Task input Block Start

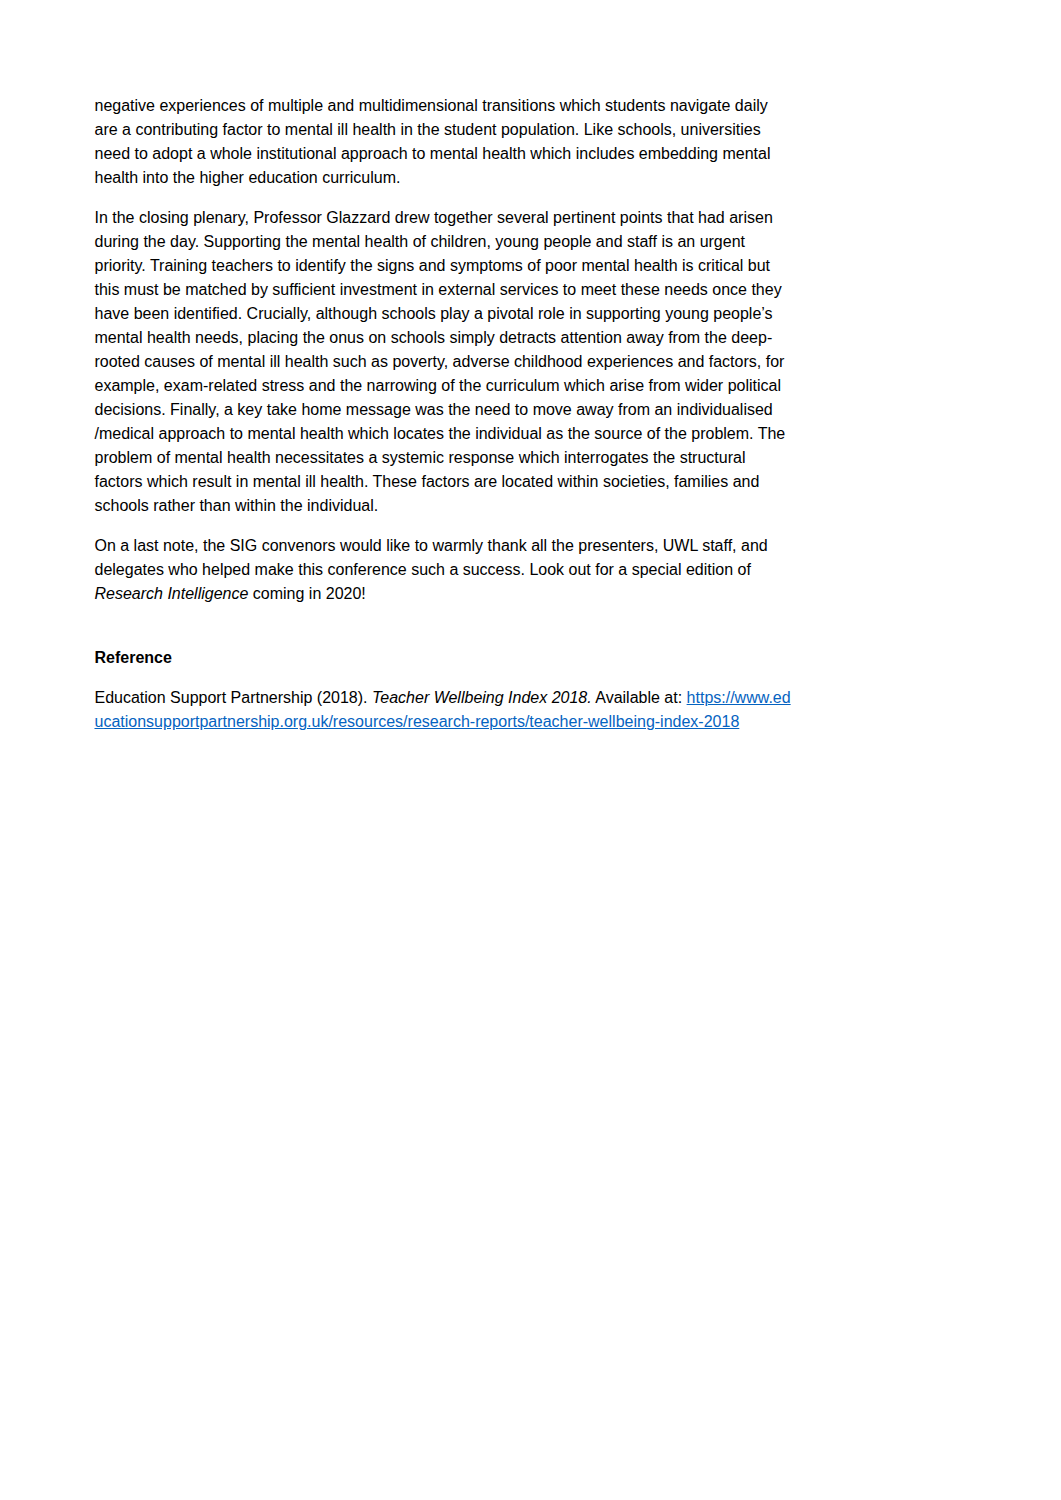negative experiences of multiple and multidimensional transitions which students navigate daily are a contributing factor to mental ill health in the student population. Like schools, universities need to adopt a whole institutional approach to mental health which includes embedding mental health into the higher education curriculum.
In the closing plenary, Professor Glazzard drew together several pertinent points that had arisen during the day. Supporting the mental health of children, young people and staff is an urgent priority. Training teachers to identify the signs and symptoms of poor mental health is critical but this must be matched by sufficient investment in external services to meet these needs once they have been identified. Crucially, although schools play a pivotal role in supporting young people’s mental health needs, placing the onus on schools simply detracts attention away from the deep-rooted causes of mental ill health such as poverty, adverse childhood experiences and factors, for example, exam-related stress and the narrowing of the curriculum which arise from wider political decisions. Finally, a key take home message was the need to move away from an individualised /medical approach to mental health which locates the individual as the source of the problem. The problem of mental health necessitates a systemic response which interrogates the structural factors which result in mental ill health. These factors are located within societies, families and schools rather than within the individual.
On a last note, the SIG convenors would like to warmly thank all the presenters, UWL staff, and delegates who helped make this conference such a success. Look out for a special edition of Research Intelligence coming in 2020!
Reference
Education Support Partnership (2018). Teacher Wellbeing Index 2018. Available at: https://www.educationsupportpartnership.org.uk/resources/research-reports/teacher-wellbeing-index-2018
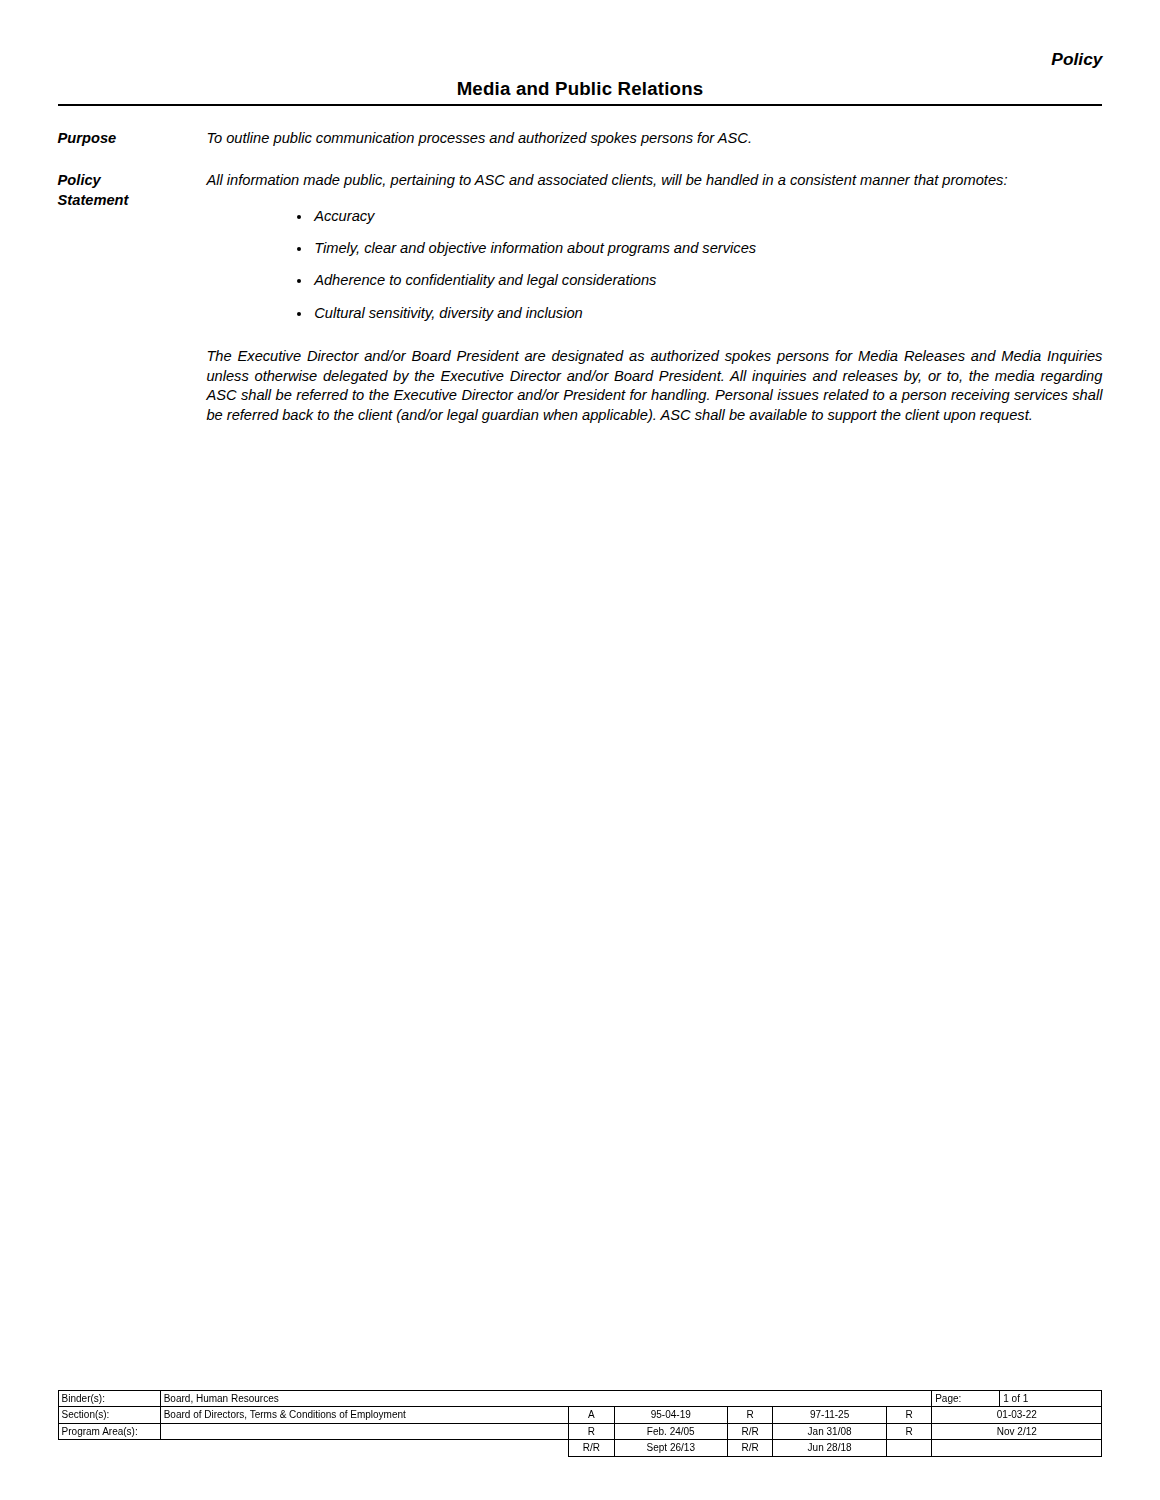Policy
Media and Public Relations
| Purpose | To outline public communication processes and authorized spokes persons for ASC. |
| Policy Statement | All information made public, pertaining to ASC and associated clients, will be handled in a consistent manner that promotes: Accuracy Timely, clear and objective information about programs and services Adherence to confidentiality and legal considerations Cultural sensitivity, diversity and inclusion The Executive Director and/or Board President are designated as authorized spokes persons for Media Releases and Media Inquiries unless otherwise delegated by the Executive Director and/or Board President. All inquiries and releases by, or to, the media regarding ASC shall be referred to the Executive Director and/or President for handling. Personal issues related to a person receiving services shall be referred back to the client (and/or legal guardian when applicable). ASC shall be available to support the client upon request. |
| Binder(s): | Board, Human Resources | Page: | 1 of 1 |
| Section(s): | Board of Directors, Terms & Conditions of Employment | A | 95-04-19 | R | 97-11-25 | R | 01-03-22 |
| Program Area(s): | | R | Feb. 24/05 | R/R | Jan 31/08 | R | Nov 2/12 |
| | | R/R | Sept 26/13 | R/R | Jun 28/18 | | |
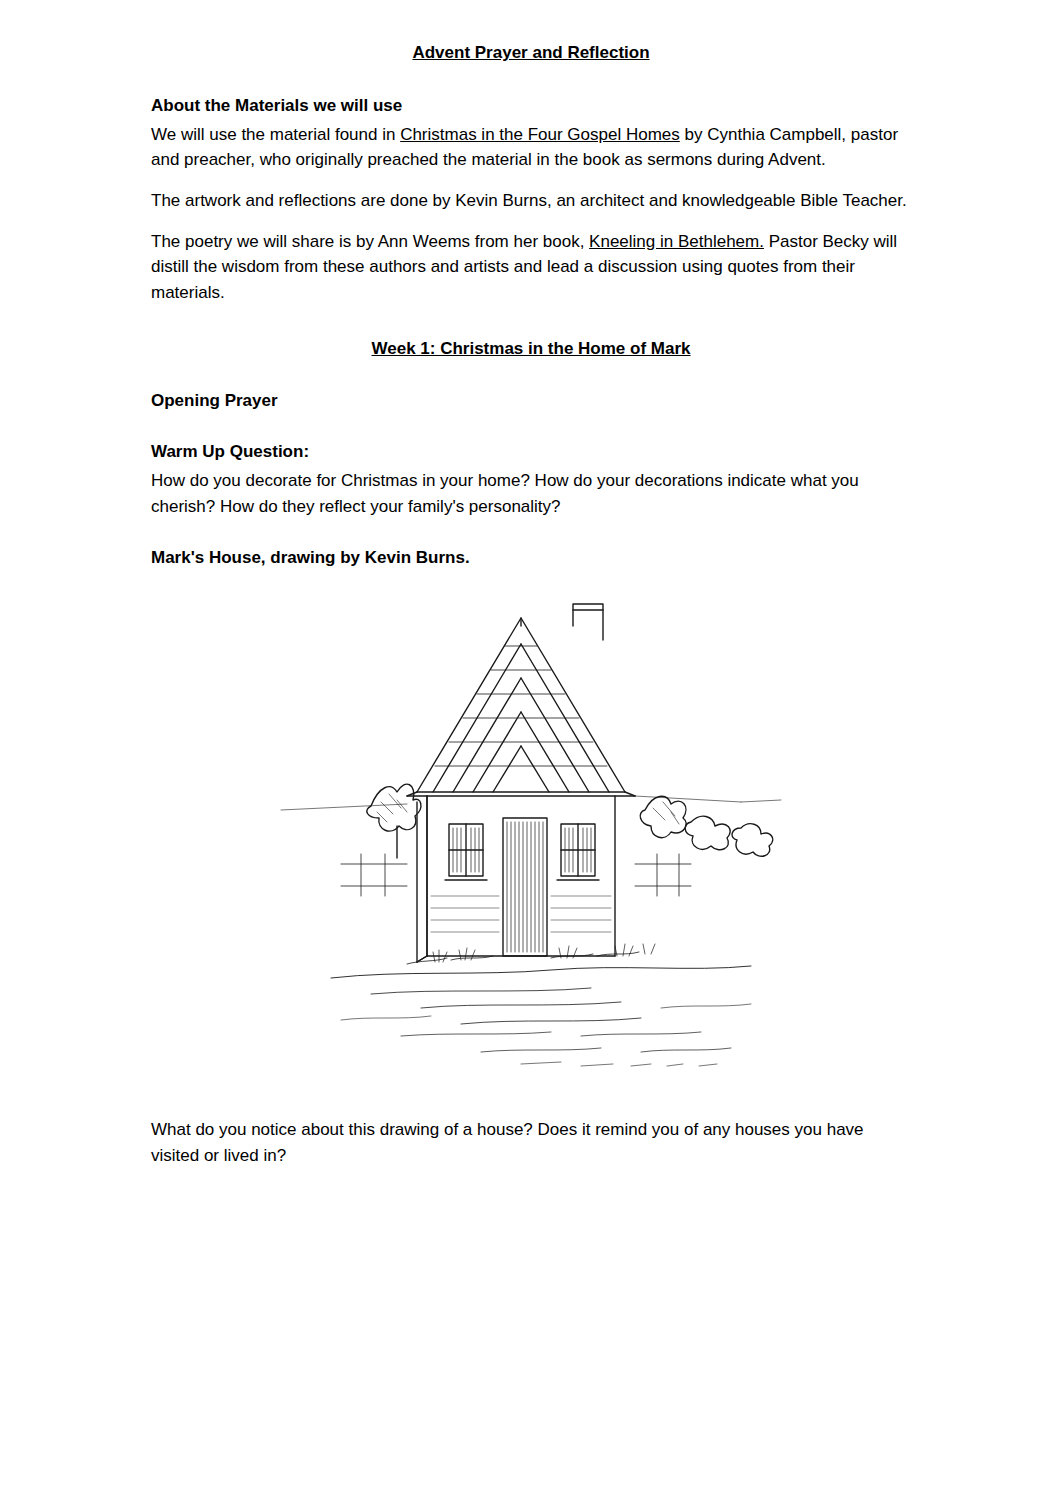Advent Prayer and Reflection
About the Materials we will use
We will use the material found in Christmas in the Four Gospel Homes by Cynthia Campbell, pastor and preacher, who originally preached the material in the book as sermons during Advent.
The artwork and reflections are done by Kevin Burns, an architect and knowledgeable Bible Teacher.
The poetry we will share is by Ann Weems from her book, Kneeling in Bethlehem. Pastor Becky will distill the wisdom from these authors and artists and lead a discussion using quotes from their materials.
Week 1: Christmas in the Home of Mark
Opening Prayer
Warm Up Question:
How do you decorate for Christmas in your home? How do your decorations indicate what you cherish? How do they reflect your family's personality?
Mark's House, drawing by Kevin Burns.
What do you notice about this drawing of a house? Does it remind you of any houses you have visited or lived in?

Task input Block End

Lines above containing "Christmas": how many? Reply with the number only.

3